Novell's Chris Stone at the MySQL Users Conference
An anonymous reader writes "According to the MySQL User's Conference page, Chris Stone of Novell, the guy behind Open Source at Novell who was responsible for the purchase of SUSE and Ximian, will be speaking at the MySQL conference. Perhaps we finally get to see what Novell is planning to do with Linux?" (That conference is taking place in mid-April, in Orlando.)
Maybe offer an Open Source replacement for Active Directory?
I wouldn't hold your breath. Novell is a proprietary company. Notice they didn't purchase Red Hat an open source company, who has adhered strictly to the open source philosophy e.g. not even including mp3 capability with XMMS. Novell purchased Suse, who still keeps Yast nice and proprietary. I see two proprietary companies taking what they can, but to some extent not wanting to share completely with the other children.

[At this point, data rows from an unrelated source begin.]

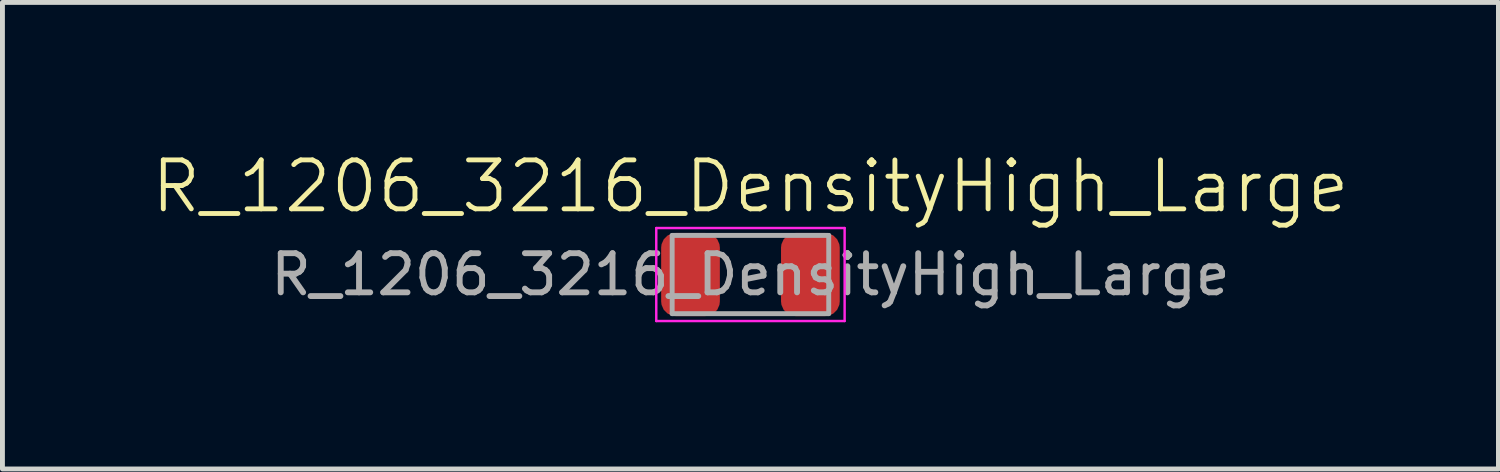
<source format=kicad_pcb>
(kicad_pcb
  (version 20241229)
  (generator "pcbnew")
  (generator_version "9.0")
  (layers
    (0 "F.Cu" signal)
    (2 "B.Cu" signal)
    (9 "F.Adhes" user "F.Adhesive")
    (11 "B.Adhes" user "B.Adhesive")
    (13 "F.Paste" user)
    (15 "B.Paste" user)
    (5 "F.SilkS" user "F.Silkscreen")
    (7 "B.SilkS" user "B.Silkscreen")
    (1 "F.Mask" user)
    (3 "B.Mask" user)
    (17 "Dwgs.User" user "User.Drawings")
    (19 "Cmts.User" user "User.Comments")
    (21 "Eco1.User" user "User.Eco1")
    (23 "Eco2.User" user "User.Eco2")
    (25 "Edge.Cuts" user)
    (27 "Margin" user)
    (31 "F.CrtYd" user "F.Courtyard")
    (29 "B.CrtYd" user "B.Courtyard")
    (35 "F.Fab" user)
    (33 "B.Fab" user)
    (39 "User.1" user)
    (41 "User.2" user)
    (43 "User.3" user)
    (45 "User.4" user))
  (footprint "R_1206_3216_DensityHigh_Large"
    (layer "F.Cu")
    (at 12.288 2.561)
    (property "Reference" "R_1206_3216_DensityHigh_Large" (at 0 -1.8 0) (unlocked yes) (layer "F.SilkS") (effects (font (size 1 1) (thickness 0.1))))
    (attr smd)
    (fp_line (start -1.925 -0.95) (end 1.925 -0.95) (stroke (width 0.05) (type solid)) (layer "F.CrtYd"))
    (fp_line (start -1.925 0.95) (end -1.925 -0.95) (stroke (width 0.05) (type solid)) (layer "F.CrtYd"))
    (fp_line (start 1.925 -0.95) (end 1.925 0.95) (stroke (width 0.05) (type solid)) (layer "F.CrtYd"))
    (fp_line (start 1.925 0.95) (end -1.925 0.95) (stroke (width 0.05) (type solid)) (layer "F.CrtYd"))
    (fp_line (start -1.6 -0.8) (end 1.6 -0.8) (stroke (width 0.1) (type solid)) (layer "F.Fab"))
    (fp_line (start -1.6 0.8) (end -1.6 -0.8) (stroke (width 0.1) (type solid)) (layer "F.Fab"))
    (fp_line (start 1.6 -0.8) (end 1.6 0.8) (stroke (width 0.1) (type solid)) (layer "F.Fab"))
    (fp_line (start 1.6 0.8) (end -1.6 0.8) (stroke (width 0.1) (type solid)) (layer "F.Fab"))
    (fp_text user "${REFERENCE}" (at 0 0 0) (layer "F.Fab") (effects (font (size 0.8 0.8) (thickness 0.12))))
    (pad "1" smd roundrect (at -1.225 0) (size 1.2 1.7) (layers "F.Cu" "F.Mask" "F.Paste") (roundrect_rratio 0.25))
    (pad "2" smd roundrect (at 1.225 0) (size 1.2 1.7) (layers "F.Cu" "F.Mask" "F.Paste") (roundrect_rratio 0.25)))
  (gr_rect
    (start -3 -3)
    (end 27.576 6.535)
    (stroke (width 0.1) (type default))
    (fill no)
    (layer "Edge.Cuts")))
</source>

NDS has been deprecated for years. E-Directory is the Novell directory now. E-directory uses a DB made by (I think) Brigham young uni for Genealogy research. You are right about MS was _way_ after novells entrance into the market. The real problem with AD is it is a horrible crossbread between a directory and their old domain system and that it isn't particularly standards conforment (surprise!)
Novell purchased Suse, who still keeps Yast nice and proprietary.
1. YAST might be proprietary, but it comes with the source and you can share it as long as you don't charge for it (and you can modify it and share the modifications)... I just say that because many people seem to think that YAST is a traditional closed-source only-available-for-money-from-SuSE type of application.
2. SuSE keeps a somewhat stricter control (which boils down to: only SuSE is allowed to SELL it, others can only distribute it free of charge) on their setup program for their distribution, since this is the part the are able to differentiate from the other distributions. Apart from that they contribute a lot to different open source projects (Linux kernel, Xfree,KDE...), so calling them a proprietary company is a bit... strange.
3. I think the reason for Novell buying SuSE is more based on opportunities (what company is available to buy) and the technical merit of SuSE. I don't think an evil, proprietary company bought a like-minded other (which seems to be the spin you want to give it).